Work instructions — Only the pictures should be dropped; every line of the data must come back exactly as written.

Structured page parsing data
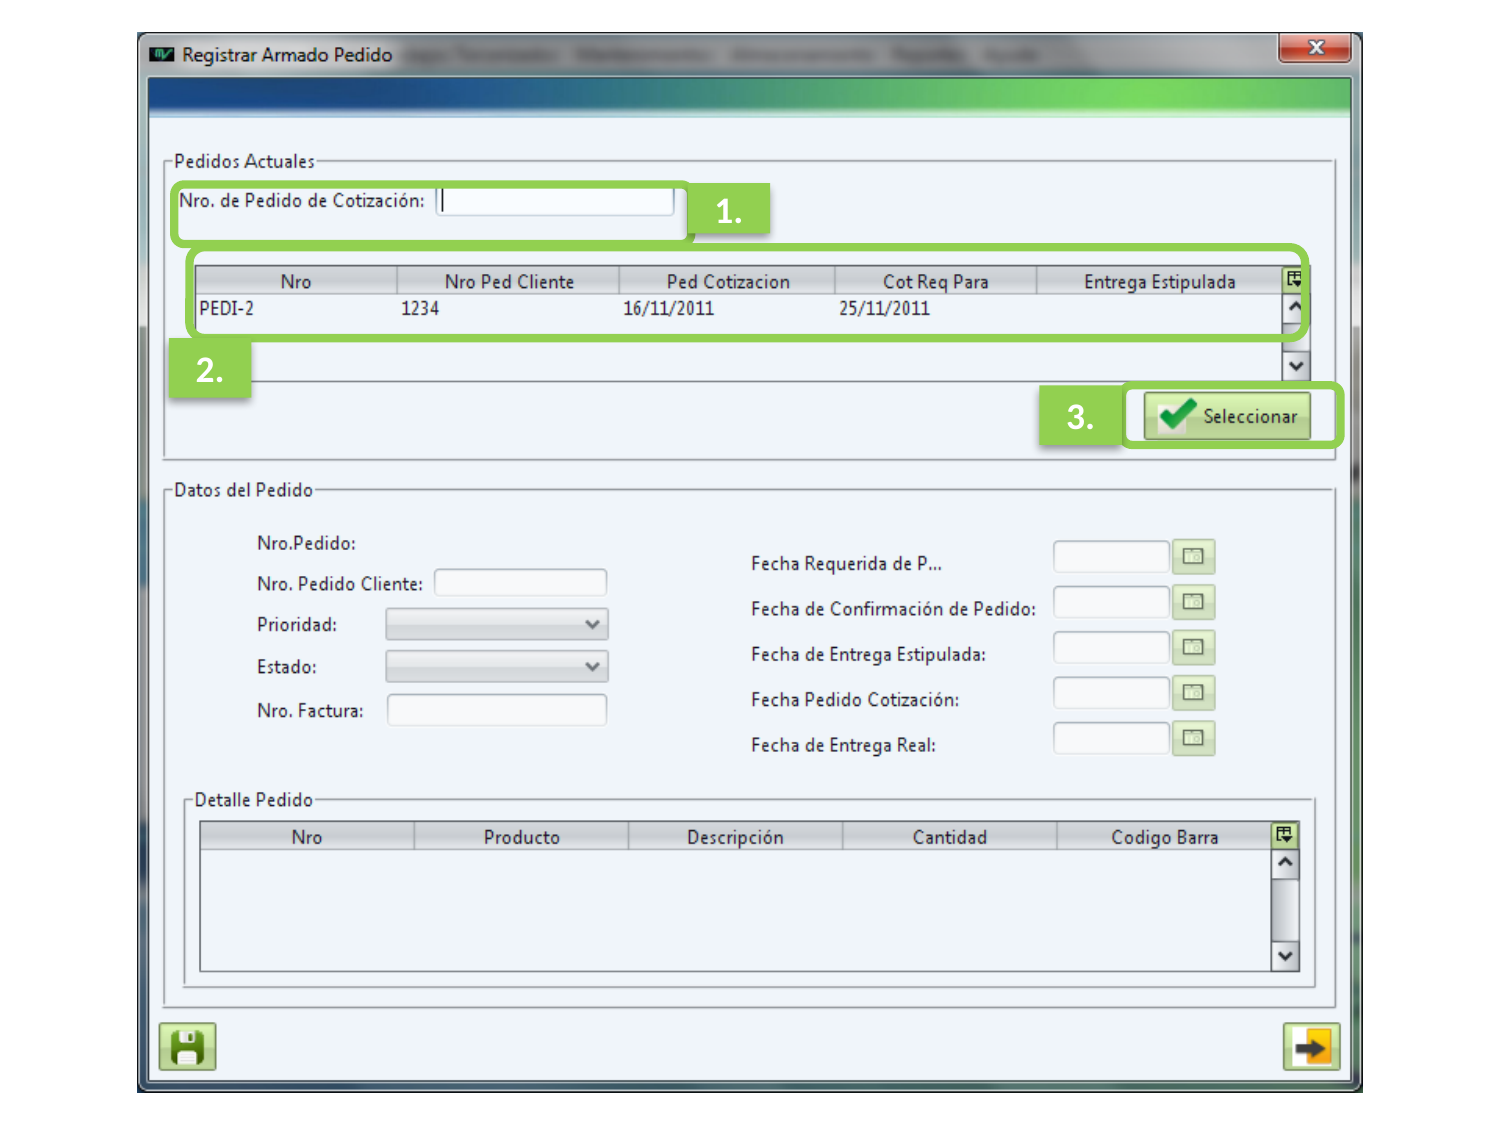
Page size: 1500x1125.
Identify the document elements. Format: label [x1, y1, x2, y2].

text_box [137, 32, 1363, 1093]
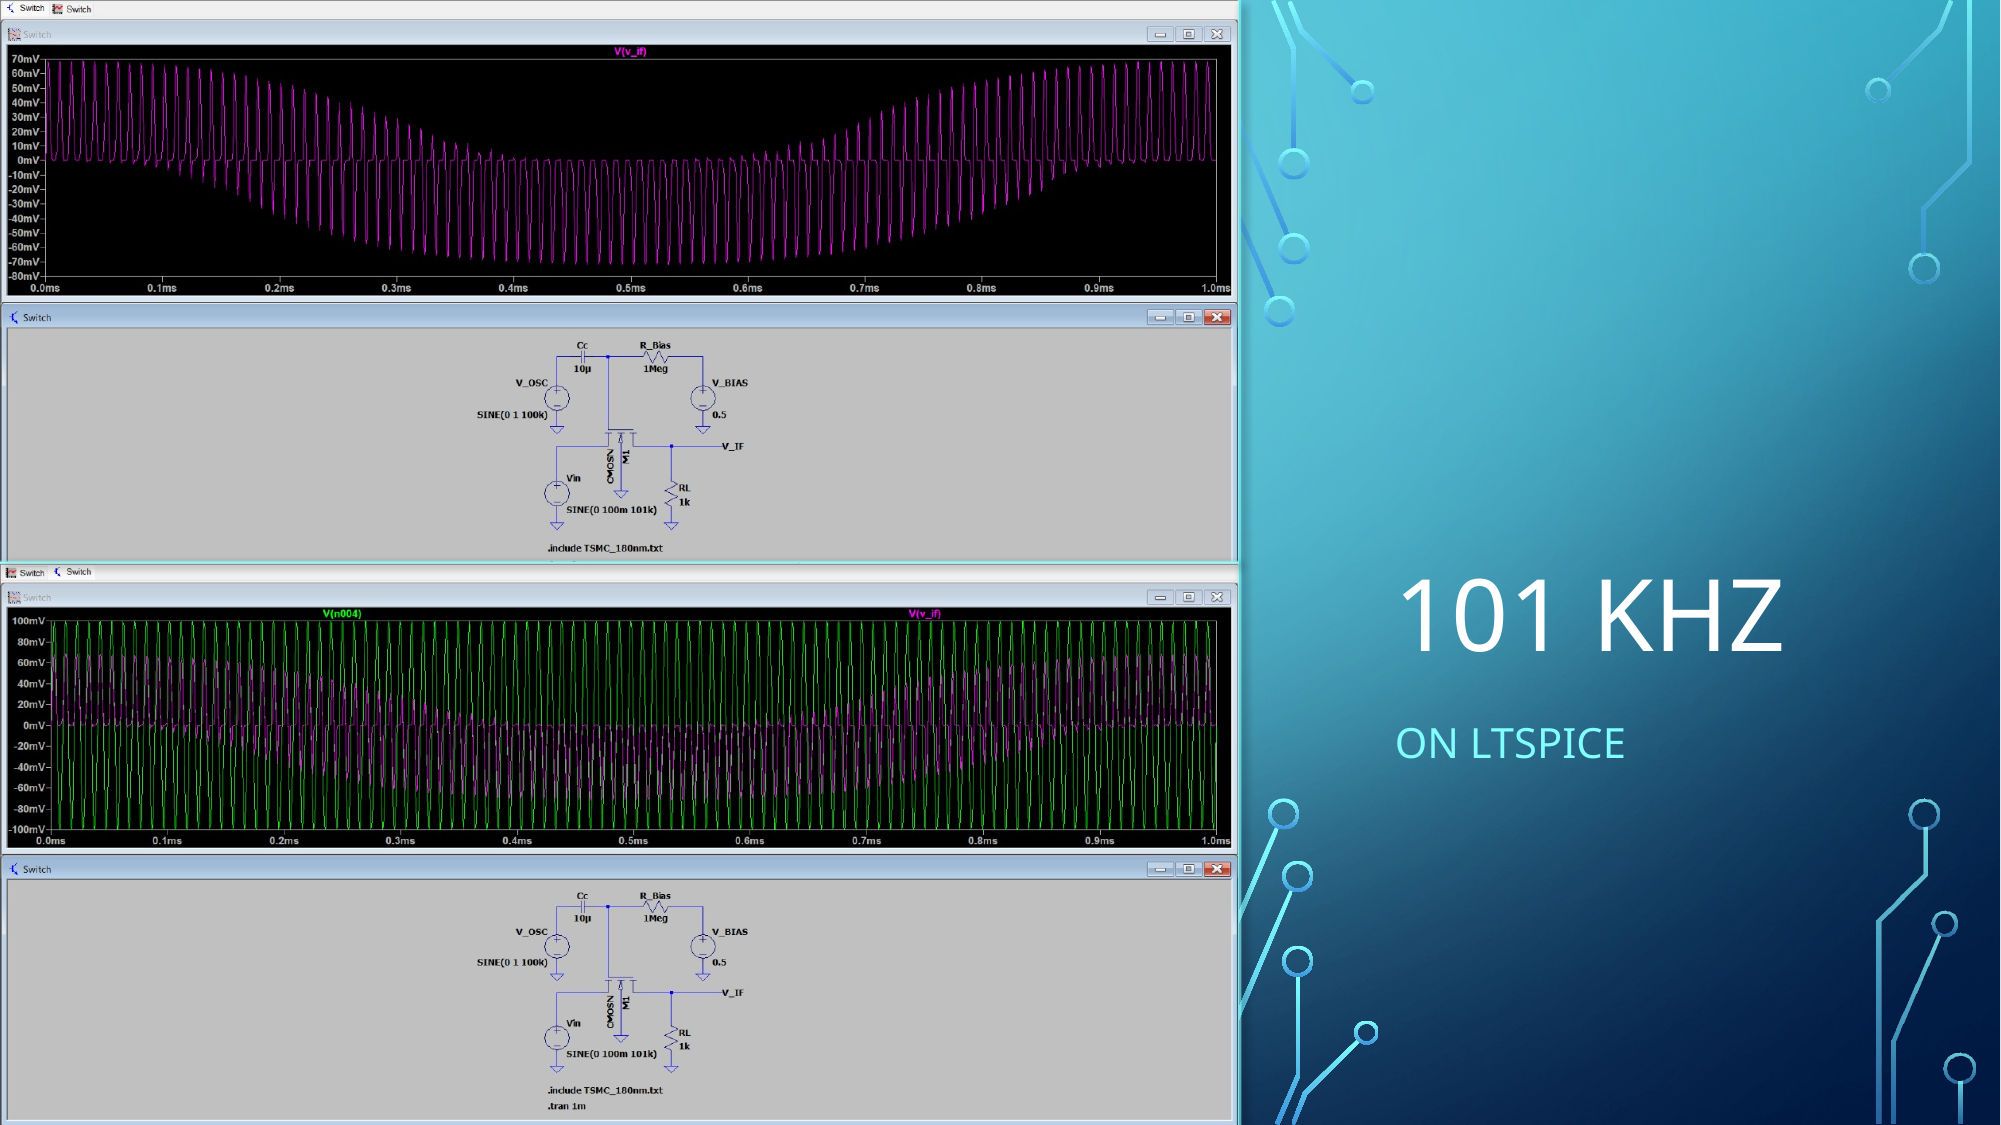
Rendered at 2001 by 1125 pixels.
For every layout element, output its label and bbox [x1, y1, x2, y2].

text_box [1381, 0, 2000, 1125]
text_box [1241, 0, 1381, 1125]
list [0, 0, 1239, 561]
text_box [1863, 0, 1976, 1124]
picture [0, 563, 1239, 1125]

Expected answer —
Page size: 1500x1125.
Identify the document elements. Format: label [x1, y1, x2, y2].

text_box [137, 32, 1363, 1093]
Rendered at 2001 by 1125 pixels.
For every layout element, output its label and bbox [x1, y1, x2, y2].

text_box [1381, 0, 2000, 1125]
text_box [1241, 0, 1381, 1125]
list [0, 0, 1239, 561]
text_box [1863, 0, 1976, 1124]
picture [0, 563, 1239, 1125]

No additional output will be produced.